Les banques centrales jouent un rôle déterminant dans la récente évolution boursière

  • Les investisseurs suivent de près la stratégie de la banque centrale américaine (Federal Reserve ou « FED ») et la moindre déclaration peut avoir un puissant impact sur les marchés financiers. Les attentes du marché concernant une ou plusieurs nouvelle(s) baisse(s) des taux se sont encore renforcées au cours du dernier trimestre, alors que la probabilité d’une hausse de ces taux devient quasi inexistante. Le marché est tellement convaincu de cette évolution que 3 nouvelles baisses des taux seront très probablement observées d’ici à la fin 2019. Ces attentes sont prises en compte par le marché, ce qui a clairement stimulé les marchés des actions et des obligations. 

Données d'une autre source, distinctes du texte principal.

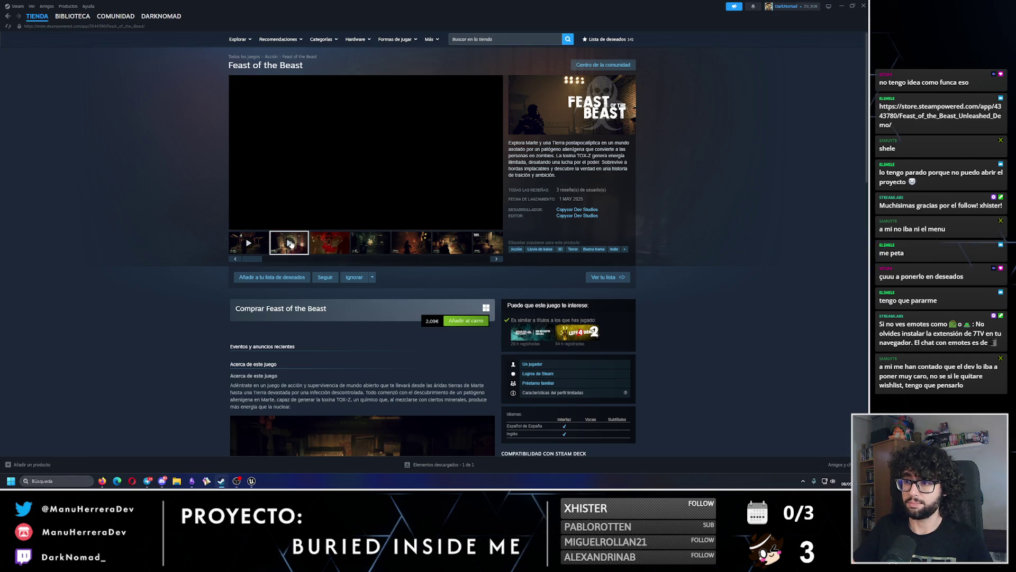
click(451, 247)
click(480, 247)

  • Le 18 juin, Mario Draghi, le président de la BCE, a annoncé que tous les moyens seraient mis en œuvre pour stimuler l’inflation européenne. On verra dans les prochaines semaines comment cela se concrétisera. Le taux des obligations d’État européennes a continué à chuter après l’annonce, ce qui a conduit une grande partie des obligations en circulation vers un rendement courant négatif. La valeur des obligations d’État a par conséquent nettement progressé. Même les obligations d'État italiennes à un 1 an affichent actuellement un intérêt couru négatif. En ce qui concerne les autres pays européens, il faut aller beaucoup plus loin en termes de durée pour pouvoir espérer bénéficier d’un intérêt couru positif. La question est de savoir si les instruments traditionnels des banques centrales fonctionnent encore de façon suffisante. Malgré tous les stimulants, la BCE n’a en effet pas réussi à rapprocher l’inflation des 2 %. Elle a par contre peut-être réussi à éviter quelque chose de pire pour l’économie européenne.
  • Les autorités chinoises ont elles aussi renforcé leurs mesures incitatives, notamment grâce à une réduction de la TVA et du ratio de réserve pour les banques soutenant les PME. Elles espèrent ainsi stimuler la consommation locale et les crédits afin d’apporter un peu plus d’oxygène au secteur économique, essentiellement composé de ces plus petites entreprises. L’objectif final est de maintenir la croissance et de résister aux dommages que risque de provoquer le conflit commercial. La croissance chinoise reste sensiblement supérieure à celle de l’Europe ou des États-Unis, mais est bien inférieure à ce qui était escompté.